• WORK ITEM
Please restate every entry exactly. Leave out the pictures.

☆ ☆ ☆ ☆

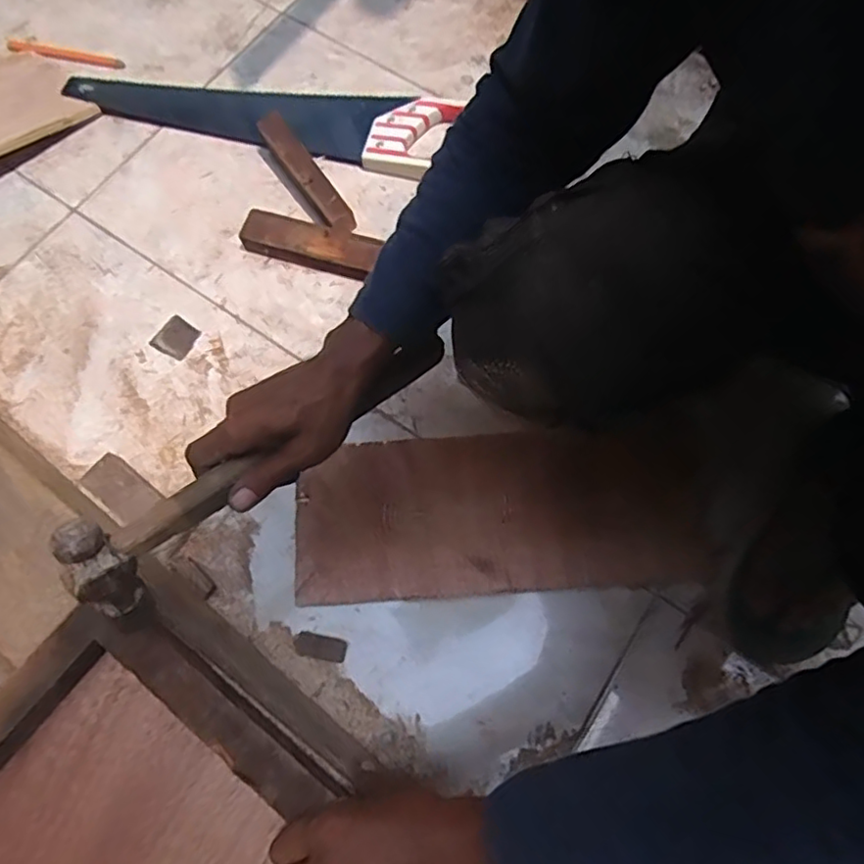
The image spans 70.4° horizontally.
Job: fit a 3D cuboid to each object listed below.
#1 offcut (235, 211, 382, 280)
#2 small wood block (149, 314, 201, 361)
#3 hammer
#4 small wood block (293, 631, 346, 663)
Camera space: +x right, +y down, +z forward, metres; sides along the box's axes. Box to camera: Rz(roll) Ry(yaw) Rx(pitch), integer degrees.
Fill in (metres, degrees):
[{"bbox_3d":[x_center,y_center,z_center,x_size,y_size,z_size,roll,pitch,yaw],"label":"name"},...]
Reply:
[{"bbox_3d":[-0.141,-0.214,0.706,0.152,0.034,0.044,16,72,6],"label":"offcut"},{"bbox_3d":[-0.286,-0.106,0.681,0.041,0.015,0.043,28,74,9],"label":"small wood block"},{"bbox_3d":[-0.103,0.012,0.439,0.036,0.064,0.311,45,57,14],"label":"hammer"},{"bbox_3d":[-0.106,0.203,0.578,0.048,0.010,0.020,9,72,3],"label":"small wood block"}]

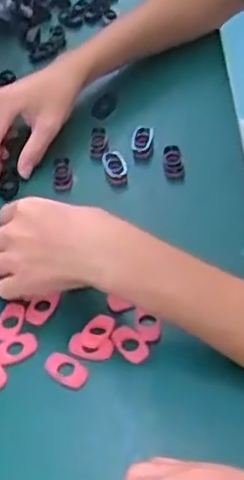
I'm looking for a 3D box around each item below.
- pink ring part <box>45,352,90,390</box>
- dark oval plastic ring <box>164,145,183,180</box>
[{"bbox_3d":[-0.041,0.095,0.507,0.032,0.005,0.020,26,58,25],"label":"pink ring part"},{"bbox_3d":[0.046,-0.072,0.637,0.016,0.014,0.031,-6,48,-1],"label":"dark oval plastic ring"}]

☆ ☆ ☆ ☆

• PROBLEM SOLUTION
The image spans 70.4° horizontally.
Job: fit a 3D cuboid to each object listed below.
#1 offcut (235, 211, 382, 280)
#2 small wood block (149, 314, 201, 361)
#3 hammer
#4 small wood block (293, 631, 346, 663)
Camera space: +x right, +y down, +z forward, metres; sides along the box's axes. Box to camera: Rz(roll) Ry(yaw) Rx(pitch), integer degrees.
Fill in (metres, degrees):
[{"bbox_3d":[x_center,y_center,z_center,x_size,y_size,z_size,roll,pitch,yaw],"label":"name"},...]
Reply:
[{"bbox_3d":[-0.141,-0.214,0.706,0.152,0.034,0.044,16,72,6],"label":"offcut"},{"bbox_3d":[-0.286,-0.106,0.681,0.041,0.015,0.043,28,74,9],"label":"small wood block"},{"bbox_3d":[-0.103,0.012,0.439,0.036,0.064,0.311,45,57,14],"label":"hammer"},{"bbox_3d":[-0.106,0.203,0.578,0.048,0.010,0.020,9,72,3],"label":"small wood block"}]

I'm looking for a 3D box around each item below.
- pink ring part <box>45,352,90,390</box>
- dark oval plastic ring <box>164,145,183,180</box>
[{"bbox_3d":[-0.041,0.095,0.507,0.032,0.005,0.020,26,58,25],"label":"pink ring part"},{"bbox_3d":[0.046,-0.072,0.637,0.016,0.014,0.031,-6,48,-1],"label":"dark oval plastic ring"}]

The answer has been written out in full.